= Batsell Barrett Baxter =

American minister

Batsell Barrett Baxter ( September 23, 1916, Cordell, Oklahoma - March 31, 1982, Nashville, Tennessee) was an influential preacher and writer within the Churches of Christ.

==Biography==
Baxter was the son of Batsell Baxter, another influential leader within the Churches of Christ. The younger Baxter preached his first sermon in Nashville, Tennessee, in 1933. He received his post-secondary education at Abilene Christian College (B.A.), University of Southern California (M.A., Ph.D.), and Vanderbilt University (B.D.). Baxter "was the first person in the Churches of Christ to receive a Ph.D. in speech communication," receiving that degree from the University of Southern California in 1944. He was appointed head of the Speech Department at David Lipscomb College in 1945. Later he headed the Bible department at David Lipscomb College after his father died.

Baxter preached in Nashville at the Trinity Lane Church of Christ from 1946 to 1951, and preached at the Hillsboro Church of Christ in Nashville for 29 years from 1951 to 1980 when he retired. During much of this time, his sermons were recorded for broadcast on WLAC radio on Sunday nights. He was considered by many to be "the best preacher of the Churches of Christ during his lifetime." He advocated a method of preaching that focused on meeting the particular needs of his listeners and tailored the content and techniques used to the "life-situation" of the particular audience. Baxter's style was very different from the harder style that originated in the debating tradition of the Churches of Christ, emphasizing a "softer" gospel of love. He trained hundreds of younger preachers and his influence was such "that at one time many could readily tell if a preacher had trained at Lipscomb college."

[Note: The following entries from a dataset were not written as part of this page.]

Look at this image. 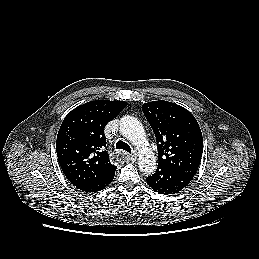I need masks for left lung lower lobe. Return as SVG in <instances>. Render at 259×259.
<instances>
[{"label":"left lung lower lobe","instance_id":"1","mask_svg":"<svg viewBox=\"0 0 259 259\" xmlns=\"http://www.w3.org/2000/svg\"><path fill=\"white\" fill-rule=\"evenodd\" d=\"M146 180L153 190L165 195L177 193L189 183L181 175L163 167H158L156 172Z\"/></svg>","mask_w":259,"mask_h":259}]
</instances>
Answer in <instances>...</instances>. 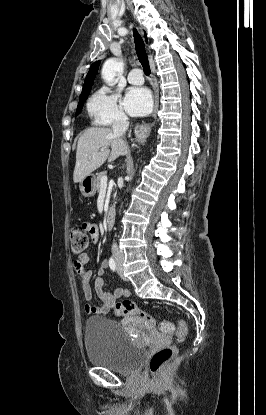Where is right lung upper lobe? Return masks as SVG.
Masks as SVG:
<instances>
[{"mask_svg":"<svg viewBox=\"0 0 266 415\" xmlns=\"http://www.w3.org/2000/svg\"><path fill=\"white\" fill-rule=\"evenodd\" d=\"M146 41H147V38H146ZM99 64H100V61H96L95 63L91 65L89 72L86 76L85 83H84L83 90H82L80 97L89 94L91 90V86L93 85V82H94V78L97 74Z\"/></svg>","mask_w":266,"mask_h":415,"instance_id":"right-lung-upper-lobe-1","label":"right lung upper lobe"}]
</instances>
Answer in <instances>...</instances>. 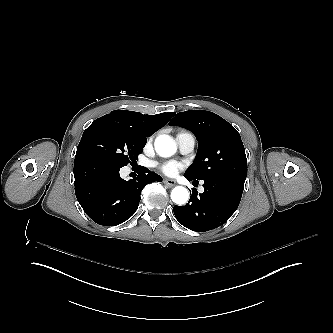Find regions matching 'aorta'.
<instances>
[{"label":"aorta","instance_id":"1","mask_svg":"<svg viewBox=\"0 0 333 333\" xmlns=\"http://www.w3.org/2000/svg\"><path fill=\"white\" fill-rule=\"evenodd\" d=\"M154 148L160 157H171L177 150L173 138L167 134H160L154 140ZM189 198L188 189L183 186H175L171 191V199L174 203L183 205Z\"/></svg>","mask_w":333,"mask_h":333}]
</instances>
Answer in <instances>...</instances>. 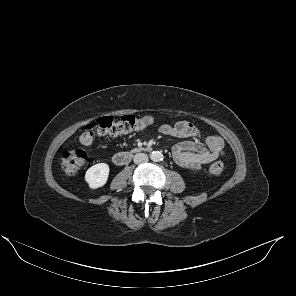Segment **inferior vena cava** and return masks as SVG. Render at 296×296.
Listing matches in <instances>:
<instances>
[{
	"label": "inferior vena cava",
	"mask_w": 296,
	"mask_h": 296,
	"mask_svg": "<svg viewBox=\"0 0 296 296\" xmlns=\"http://www.w3.org/2000/svg\"><path fill=\"white\" fill-rule=\"evenodd\" d=\"M134 163L135 164H143L148 162V156L144 153H137L134 156Z\"/></svg>",
	"instance_id": "inferior-vena-cava-1"
}]
</instances>
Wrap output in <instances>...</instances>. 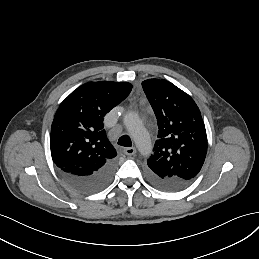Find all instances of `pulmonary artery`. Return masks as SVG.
Masks as SVG:
<instances>
[{
	"mask_svg": "<svg viewBox=\"0 0 259 259\" xmlns=\"http://www.w3.org/2000/svg\"><path fill=\"white\" fill-rule=\"evenodd\" d=\"M125 128L128 132V134L130 135V137L134 140L137 139V126L135 124L132 123V121L130 120V118H127L125 120Z\"/></svg>",
	"mask_w": 259,
	"mask_h": 259,
	"instance_id": "e3ab8cb5",
	"label": "pulmonary artery"
}]
</instances>
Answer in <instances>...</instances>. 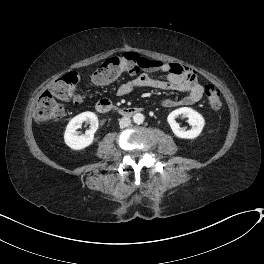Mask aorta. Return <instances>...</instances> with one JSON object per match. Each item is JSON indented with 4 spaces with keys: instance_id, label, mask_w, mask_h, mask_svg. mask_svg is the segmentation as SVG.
Segmentation results:
<instances>
[{
    "instance_id": "obj_1",
    "label": "aorta",
    "mask_w": 264,
    "mask_h": 264,
    "mask_svg": "<svg viewBox=\"0 0 264 264\" xmlns=\"http://www.w3.org/2000/svg\"><path fill=\"white\" fill-rule=\"evenodd\" d=\"M144 119H145V117L141 113H136V114L133 115V122L136 123V124L143 123Z\"/></svg>"
}]
</instances>
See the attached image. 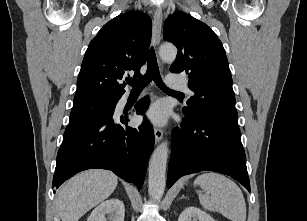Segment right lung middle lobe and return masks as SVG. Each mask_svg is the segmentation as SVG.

Baxter was also a writer for the Gospel Advocate and 20th Century Christian. He wrote eleven books including Speaking for the Master, I Believe Because, and When Life Tumbles In. He coauthored two books, and coedited seven more. He became the regular speaker for the Herald of Truth television program in August 1959. When the program went to a radio series, he was featured periodically.

In his youth, Baxter was an avid tennis player, winning the city championship in the boys' (14 and under) classification in Nashville, Tennessee.